*Exercise instructions:* Write out, word for word and with no pictures, each line below from the one containing "middle mcp: (116, 104)" through the one containing "ring dip: (262, 479)", both included, and no other line.

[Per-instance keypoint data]

◇ ◇ ◇ ◇

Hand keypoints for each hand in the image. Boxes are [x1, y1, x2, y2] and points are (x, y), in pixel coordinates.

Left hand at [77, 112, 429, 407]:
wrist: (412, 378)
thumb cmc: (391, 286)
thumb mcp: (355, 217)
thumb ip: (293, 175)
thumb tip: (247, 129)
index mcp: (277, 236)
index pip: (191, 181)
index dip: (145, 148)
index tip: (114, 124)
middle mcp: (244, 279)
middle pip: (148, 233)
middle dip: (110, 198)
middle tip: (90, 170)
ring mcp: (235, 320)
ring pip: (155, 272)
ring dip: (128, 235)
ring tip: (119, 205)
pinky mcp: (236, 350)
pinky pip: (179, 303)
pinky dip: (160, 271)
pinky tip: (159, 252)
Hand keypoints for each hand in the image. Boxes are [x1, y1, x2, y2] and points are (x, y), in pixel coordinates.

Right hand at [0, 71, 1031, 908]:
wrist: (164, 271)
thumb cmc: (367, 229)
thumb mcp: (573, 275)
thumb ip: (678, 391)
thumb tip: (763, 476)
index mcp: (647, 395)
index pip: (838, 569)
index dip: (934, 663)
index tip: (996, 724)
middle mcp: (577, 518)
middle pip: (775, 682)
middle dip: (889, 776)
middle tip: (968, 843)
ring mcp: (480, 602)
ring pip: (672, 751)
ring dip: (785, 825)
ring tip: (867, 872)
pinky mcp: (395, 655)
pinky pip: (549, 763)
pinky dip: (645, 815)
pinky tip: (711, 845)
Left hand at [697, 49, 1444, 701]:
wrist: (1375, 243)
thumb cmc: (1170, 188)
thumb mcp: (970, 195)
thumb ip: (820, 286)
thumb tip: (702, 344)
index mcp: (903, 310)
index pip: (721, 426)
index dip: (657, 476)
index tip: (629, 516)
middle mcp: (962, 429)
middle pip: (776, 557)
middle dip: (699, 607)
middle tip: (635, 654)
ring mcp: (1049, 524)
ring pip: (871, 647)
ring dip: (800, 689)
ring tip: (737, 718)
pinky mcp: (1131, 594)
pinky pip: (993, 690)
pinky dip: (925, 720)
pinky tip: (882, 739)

◇ ◇ ◇ ◇

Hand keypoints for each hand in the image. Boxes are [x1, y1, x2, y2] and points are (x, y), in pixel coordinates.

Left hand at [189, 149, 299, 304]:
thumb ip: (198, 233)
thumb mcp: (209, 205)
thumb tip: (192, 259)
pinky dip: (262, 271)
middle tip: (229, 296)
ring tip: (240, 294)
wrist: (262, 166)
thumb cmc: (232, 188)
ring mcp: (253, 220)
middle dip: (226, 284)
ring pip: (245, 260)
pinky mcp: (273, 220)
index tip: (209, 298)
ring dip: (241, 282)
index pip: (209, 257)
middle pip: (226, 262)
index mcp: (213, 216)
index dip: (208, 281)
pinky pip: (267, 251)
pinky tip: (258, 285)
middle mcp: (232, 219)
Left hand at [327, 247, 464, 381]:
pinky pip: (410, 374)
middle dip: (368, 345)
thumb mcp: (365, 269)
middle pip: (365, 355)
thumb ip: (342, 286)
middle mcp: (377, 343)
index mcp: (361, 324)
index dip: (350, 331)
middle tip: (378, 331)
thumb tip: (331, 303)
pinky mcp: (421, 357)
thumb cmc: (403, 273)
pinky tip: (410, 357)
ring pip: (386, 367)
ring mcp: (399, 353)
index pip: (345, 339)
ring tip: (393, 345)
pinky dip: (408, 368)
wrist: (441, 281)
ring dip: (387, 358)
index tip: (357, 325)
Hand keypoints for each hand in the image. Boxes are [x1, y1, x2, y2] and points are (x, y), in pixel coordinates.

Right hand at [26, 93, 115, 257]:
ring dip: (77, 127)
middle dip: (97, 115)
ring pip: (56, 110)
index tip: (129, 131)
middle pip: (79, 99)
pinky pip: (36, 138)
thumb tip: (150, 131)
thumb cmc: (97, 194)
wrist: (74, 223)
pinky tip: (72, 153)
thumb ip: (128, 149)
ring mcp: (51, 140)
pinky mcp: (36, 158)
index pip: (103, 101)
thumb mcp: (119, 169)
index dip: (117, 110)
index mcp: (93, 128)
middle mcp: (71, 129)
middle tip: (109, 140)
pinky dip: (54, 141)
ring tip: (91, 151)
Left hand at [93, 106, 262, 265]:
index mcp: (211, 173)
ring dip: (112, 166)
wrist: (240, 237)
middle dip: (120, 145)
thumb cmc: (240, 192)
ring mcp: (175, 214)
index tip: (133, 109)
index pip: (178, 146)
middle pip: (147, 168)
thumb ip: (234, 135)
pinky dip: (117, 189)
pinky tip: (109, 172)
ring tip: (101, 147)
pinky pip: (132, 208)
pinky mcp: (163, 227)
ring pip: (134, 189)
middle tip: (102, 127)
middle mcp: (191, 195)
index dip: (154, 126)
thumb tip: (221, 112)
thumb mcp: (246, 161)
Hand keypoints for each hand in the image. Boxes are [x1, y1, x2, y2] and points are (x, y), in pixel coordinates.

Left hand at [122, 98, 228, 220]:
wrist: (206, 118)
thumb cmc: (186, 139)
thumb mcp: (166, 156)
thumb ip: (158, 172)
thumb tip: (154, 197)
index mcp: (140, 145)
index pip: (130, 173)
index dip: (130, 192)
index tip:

◇ ◇ ◇ ◇

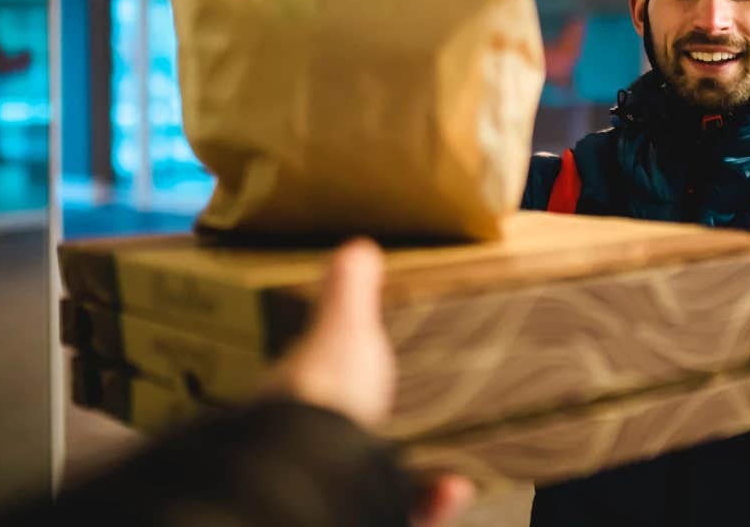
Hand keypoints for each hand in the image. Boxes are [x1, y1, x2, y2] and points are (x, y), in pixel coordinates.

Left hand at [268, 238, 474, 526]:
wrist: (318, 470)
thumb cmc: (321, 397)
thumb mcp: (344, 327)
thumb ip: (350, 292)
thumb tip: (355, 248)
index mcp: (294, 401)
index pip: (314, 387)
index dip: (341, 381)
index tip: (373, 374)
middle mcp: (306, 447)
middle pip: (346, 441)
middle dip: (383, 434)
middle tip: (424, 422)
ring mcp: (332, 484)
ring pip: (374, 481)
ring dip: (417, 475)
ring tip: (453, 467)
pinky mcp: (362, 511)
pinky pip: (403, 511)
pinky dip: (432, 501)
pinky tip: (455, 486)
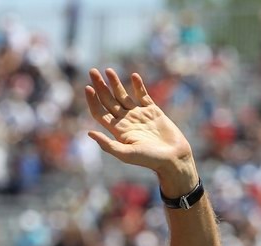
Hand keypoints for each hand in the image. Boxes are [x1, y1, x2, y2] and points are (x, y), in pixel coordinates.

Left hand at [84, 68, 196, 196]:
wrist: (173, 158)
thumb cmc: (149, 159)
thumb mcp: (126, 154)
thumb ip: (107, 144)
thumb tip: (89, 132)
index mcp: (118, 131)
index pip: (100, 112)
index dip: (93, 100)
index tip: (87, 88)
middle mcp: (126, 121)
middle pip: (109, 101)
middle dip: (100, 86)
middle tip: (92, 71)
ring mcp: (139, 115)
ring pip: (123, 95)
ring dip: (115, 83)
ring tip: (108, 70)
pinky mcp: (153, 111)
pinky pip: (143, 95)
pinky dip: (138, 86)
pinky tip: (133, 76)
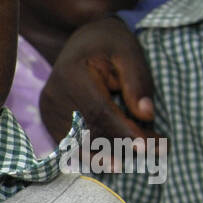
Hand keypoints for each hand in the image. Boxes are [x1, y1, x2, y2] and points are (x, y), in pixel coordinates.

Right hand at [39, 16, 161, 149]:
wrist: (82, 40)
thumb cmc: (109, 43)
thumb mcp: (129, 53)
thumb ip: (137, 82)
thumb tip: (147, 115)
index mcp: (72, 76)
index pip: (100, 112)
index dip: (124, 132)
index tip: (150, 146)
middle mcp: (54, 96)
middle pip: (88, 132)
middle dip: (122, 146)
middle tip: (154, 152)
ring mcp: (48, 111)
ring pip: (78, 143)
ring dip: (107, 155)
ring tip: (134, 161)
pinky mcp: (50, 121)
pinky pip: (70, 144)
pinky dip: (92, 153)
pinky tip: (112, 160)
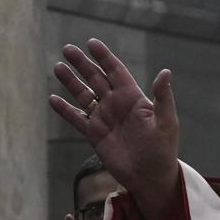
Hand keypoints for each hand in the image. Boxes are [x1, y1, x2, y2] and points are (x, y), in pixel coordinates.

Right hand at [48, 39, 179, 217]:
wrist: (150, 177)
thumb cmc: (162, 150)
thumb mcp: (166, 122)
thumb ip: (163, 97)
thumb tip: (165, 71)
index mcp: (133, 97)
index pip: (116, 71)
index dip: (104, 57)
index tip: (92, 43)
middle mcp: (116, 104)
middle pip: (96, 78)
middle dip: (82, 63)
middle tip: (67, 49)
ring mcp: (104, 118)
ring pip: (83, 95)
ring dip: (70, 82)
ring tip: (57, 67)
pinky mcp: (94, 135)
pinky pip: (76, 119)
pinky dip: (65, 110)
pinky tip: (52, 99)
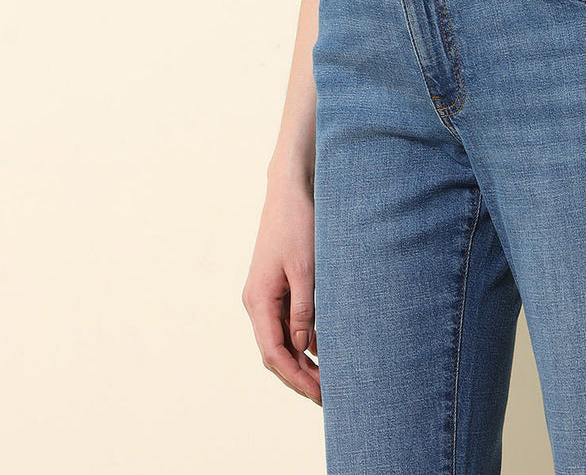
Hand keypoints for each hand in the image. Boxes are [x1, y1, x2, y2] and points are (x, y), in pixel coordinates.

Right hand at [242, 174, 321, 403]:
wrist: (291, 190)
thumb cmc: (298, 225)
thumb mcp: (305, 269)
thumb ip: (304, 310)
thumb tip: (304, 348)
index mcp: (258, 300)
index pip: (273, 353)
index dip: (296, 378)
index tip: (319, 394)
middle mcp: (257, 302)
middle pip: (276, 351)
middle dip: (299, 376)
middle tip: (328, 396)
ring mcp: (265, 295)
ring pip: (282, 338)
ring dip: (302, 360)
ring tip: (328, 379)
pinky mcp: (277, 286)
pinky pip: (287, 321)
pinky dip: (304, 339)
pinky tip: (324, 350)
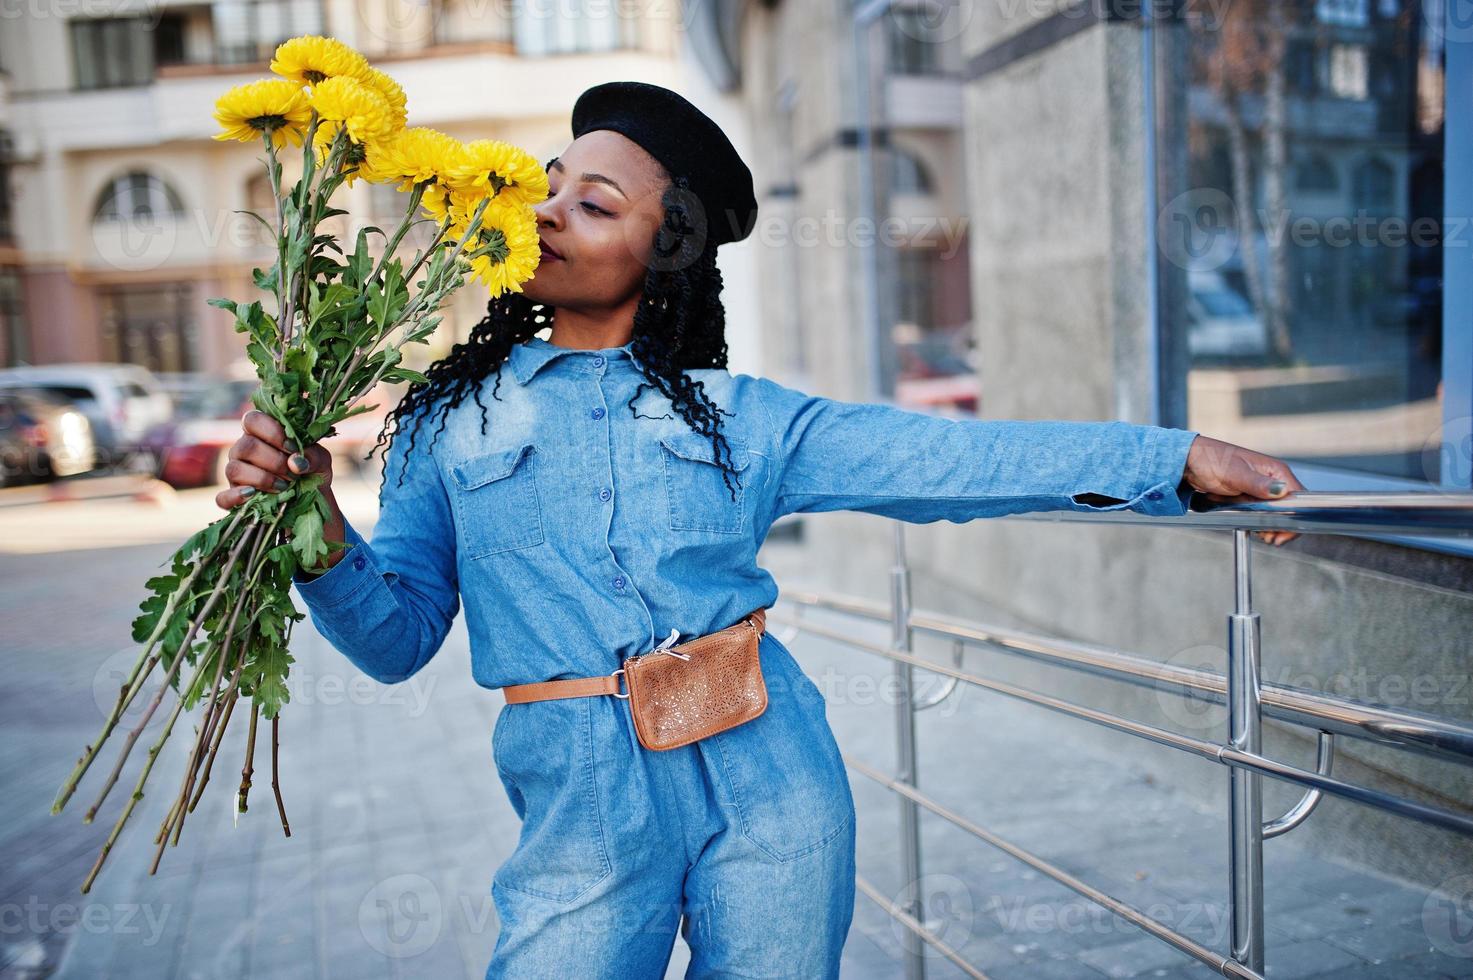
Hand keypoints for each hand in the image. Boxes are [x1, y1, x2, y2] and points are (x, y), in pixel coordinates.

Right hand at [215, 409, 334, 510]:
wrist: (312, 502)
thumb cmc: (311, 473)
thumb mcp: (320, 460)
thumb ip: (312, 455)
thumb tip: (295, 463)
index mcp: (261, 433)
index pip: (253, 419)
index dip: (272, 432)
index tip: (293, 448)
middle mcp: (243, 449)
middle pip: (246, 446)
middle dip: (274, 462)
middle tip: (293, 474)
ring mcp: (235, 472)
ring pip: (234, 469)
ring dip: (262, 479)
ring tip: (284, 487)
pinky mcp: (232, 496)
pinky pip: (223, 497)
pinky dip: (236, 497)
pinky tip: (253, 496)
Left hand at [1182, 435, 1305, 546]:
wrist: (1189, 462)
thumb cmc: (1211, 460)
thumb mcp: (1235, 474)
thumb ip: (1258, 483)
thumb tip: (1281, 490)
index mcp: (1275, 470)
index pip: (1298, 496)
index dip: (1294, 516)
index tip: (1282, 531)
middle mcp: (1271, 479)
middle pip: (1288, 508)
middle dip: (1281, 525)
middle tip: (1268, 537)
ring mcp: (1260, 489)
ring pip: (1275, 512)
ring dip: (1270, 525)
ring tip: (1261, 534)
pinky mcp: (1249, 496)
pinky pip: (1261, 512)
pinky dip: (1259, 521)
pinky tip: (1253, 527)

◇ ◇ ◇ ◇

*Solution to the exercise:*
middle mcp: (116, 104)
middle pip: (96, 78)
middle dip: (82, 63)
middle tip: (67, 49)
ring mcp: (104, 118)
ring pip: (83, 95)
ring dip: (70, 82)
ring tip: (57, 67)
pinky mcp: (94, 135)
pinky pip: (76, 119)
pinky dip: (65, 110)
pinky tip: (52, 99)
Hand keypoints for each hand in the image. Boxes are [x1, y1, x2, y2] and points are (x, y), in pixel coordinates.

Right hand at [242, 174, 321, 403]:
wrist: (291, 190)
thumb cmc: (298, 225)
thumb mcp: (305, 269)
thumb ip: (304, 310)
thumb tip: (304, 348)
index mcp: (258, 300)
index pip: (273, 353)
index dip: (296, 378)
index tip: (319, 394)
middle mcp: (257, 302)
middle pip: (276, 351)
middle dip: (299, 376)
middle tip: (328, 396)
ring mcp: (265, 295)
ring pip: (282, 338)
ring dip: (302, 360)
ring tip: (328, 379)
pinky mcp: (277, 286)
pinky pip: (287, 321)
pinky dip: (304, 339)
pinky tip: (324, 350)
Hand keypoints for each hand in the image. Boxes are [x1, y1, x2, y2] and points are (x, y), in pixel coordinates.

Right hand at [215, 409, 334, 510]:
wrist: (312, 502)
thumb cmc: (311, 473)
thumb mcp: (320, 460)
thumb ip: (312, 455)
thumb tip: (295, 463)
index mcp: (261, 433)
index pip: (253, 419)
index dip: (272, 432)
index tip: (293, 448)
middle mcp: (243, 449)
middle pip: (246, 446)
middle dip: (274, 462)
middle tip: (293, 474)
ring mcp: (235, 472)
ring pip: (234, 469)
ring dip: (262, 479)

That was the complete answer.